Yancey: School Department gets plush new offices, while high-school students get 'substandard' buildings

Boston's City Councilor Charles Yancy just keeps on going -- working with parents fighting for the kids in his district (and mine) to have an Opportunity to Learn: Quality Education, Safe Buildings. 

From the Dorchester Reporter:

City Councilor Charles Yancey has a new tactic in his long-running battle to get a high school built in Mattapan: Blasting the city's plan - which he voted for - to spend $115 million moving BPS headquarters from Court Street downtown to the old Ferdinand building in Dudley Square, when nearly 4,000 high-school students attend classes in "substandard" buildings originally built for elementary students or as warehouses.

At a hearing tonight, Yancey asked for the city to borrow $110 million to build a high school on a college-like 15-acre campus on the grounds of the former Boston State Hospital.

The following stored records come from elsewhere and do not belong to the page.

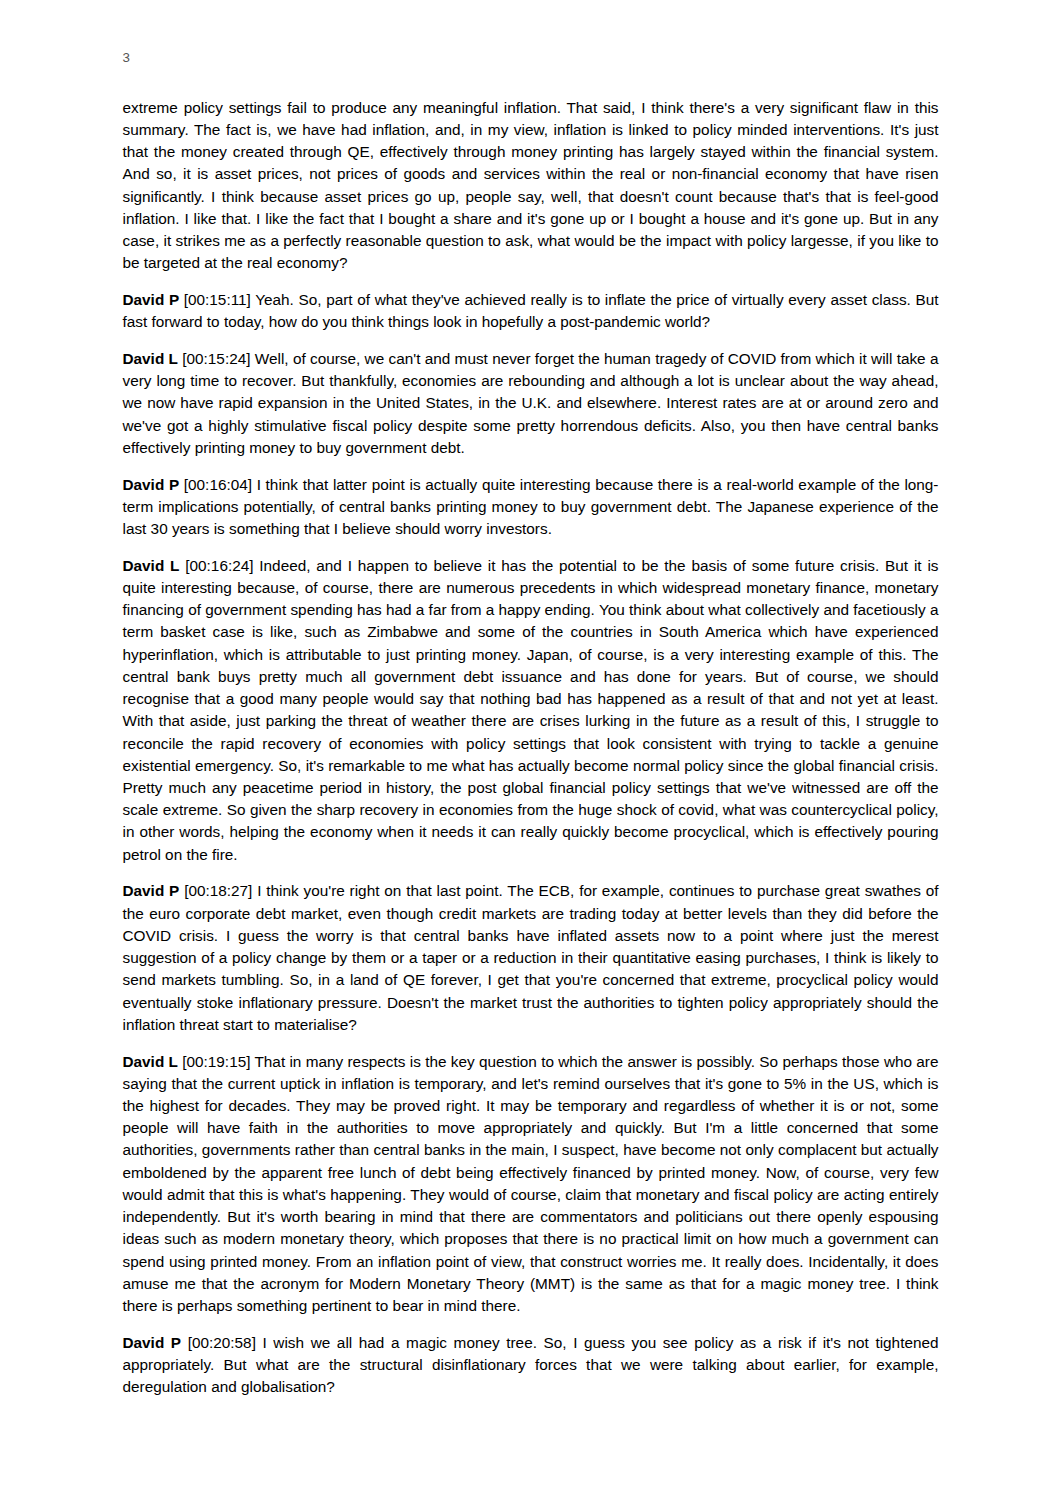3
extreme policy settings fail to produce any meaningful inflation. That said, I think there's a very significant flaw in this summary. The fact is, we have had inflation, and, in my view, inflation is linked to policy minded interventions. It's just that the money created through QE, effectively through money printing has largely stayed within the financial system. And so, it is asset prices, not prices of goods and services within the real or non-financial economy that have risen significantly. I think because asset prices go up, people say, well, that doesn't count because that's that is feel-good inflation. I like that. I like the fact that I bought a share and it's gone up or I bought a house and it's gone up. But in any case, it strikes me as a perfectly reasonable question to ask, what would be the impact with policy largesse, if you like to be targeted at the real economy?
David P [00:15:11] Yeah. So, part of what they've achieved really is to inflate the price of virtually every asset class. But fast forward to today, how do you think things look in hopefully a post-pandemic world?
David L [00:15:24] Well, of course, we can't and must never forget the human tragedy of COVID from which it will take a very long time to recover. But thankfully, economies are rebounding and although a lot is unclear about the way ahead, we now have rapid expansion in the United States, in the U.K. and elsewhere. Interest rates are at or around zero and we've got a highly stimulative fiscal policy despite some pretty horrendous deficits. Also, you then have central banks effectively printing money to buy government debt.
David P [00:16:04] I think that latter point is actually quite interesting because there is a real-world example of the long-term implications potentially, of central banks printing money to buy government debt. The Japanese experience of the last 30 years is something that I believe should worry investors.
David L [00:16:24] Indeed, and I happen to believe it has the potential to be the basis of some future crisis. But it is quite interesting because, of course, there are numerous precedents in which widespread monetary finance, monetary financing of government spending has had a far from a happy ending. You think about what collectively and facetiously a term basket case is like, such as Zimbabwe and some of the countries in South America which have experienced hyperinflation, which is attributable to just printing money. Japan, of course, is a very interesting example of this. The central bank buys pretty much all government debt issuance and has done for years. But of course, we should recognise that a good many people would say that nothing bad has happened as a result of that and not yet at least. With that aside, just parking the threat of weather there are crises lurking in the future as a result of this, I struggle to reconcile the rapid recovery of economies with policy settings that look consistent with trying to tackle a genuine existential emergency. So, it's remarkable to me what has actually become normal policy since the global financial crisis. Pretty much any peacetime period in history, the post global financial policy settings that we've witnessed are off the scale extreme. So given the sharp recovery in economies from the huge shock of covid, what was countercyclical policy, in other words, helping the economy when it needs it can really quickly become procyclical, which is effectively pouring petrol on the fire.
David P [00:18:27] I think you're right on that last point. The ECB, for example, continues to purchase great swathes of the euro corporate debt market, even though credit markets are trading today at better levels than they did before the COVID crisis. I guess the worry is that central banks have inflated assets now to a point where just the merest suggestion of a policy change by them or a taper or a reduction in their quantitative easing purchases, I think is likely to send markets tumbling. So, in a land of QE forever, I get that you're concerned that extreme, procyclical policy would eventually stoke inflationary pressure. Doesn't the market trust the authorities to tighten policy appropriately should the inflation threat start to materialise?
David L [00:19:15] That in many respects is the key question to which the answer is possibly. So perhaps those who are saying that the current uptick in inflation is temporary, and let's remind ourselves that it's gone to 5% in the US, which is the highest for decades. They may be proved right. It may be temporary and regardless of whether it is or not, some people will have faith in the authorities to move appropriately and quickly. But I'm a little concerned that some authorities, governments rather than central banks in the main, I suspect, have become not only complacent but actually emboldened by the apparent free lunch of debt being effectively financed by printed money. Now, of course, very few would admit that this is what's happening. They would of course, claim that monetary and fiscal policy are acting entirely independently. But it's worth bearing in mind that there are commentators and politicians out there openly espousing ideas such as modern monetary theory, which proposes that there is no practical limit on how much a government can spend using printed money. From an inflation point of view, that construct worries me. It really does. Incidentally, it does amuse me that the acronym for Modern Monetary Theory (MMT) is the same as that for a magic money tree. I think there is perhaps something pertinent to bear in mind there.
David P [00:20:58] I wish we all had a magic money tree. So, I guess you see policy as a risk if it's not tightened appropriately. But what are the structural disinflationary forces that we were talking about earlier, for example, deregulation and globalisation?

Students and their parents have waited long enough for a modern high school like the ones that have sprung up in surrounding suburbs, he said.

Yancey gained support from councilors at-large Councilor Felix Arroyo and Roxbury Councilor Tito Jackson.
 
But Allston/Brighton Councilor Mark Ciommo said he couldn't support building a new high school when existing schools - including Brighton High in his district - already have their own pressing issues. Ciommo said he is worried the costs of a new high school would take away from the capital budget for all the other schools in the district and that it just wouldn't be prudent to add a new high school when projections show BPS continuing to lose students.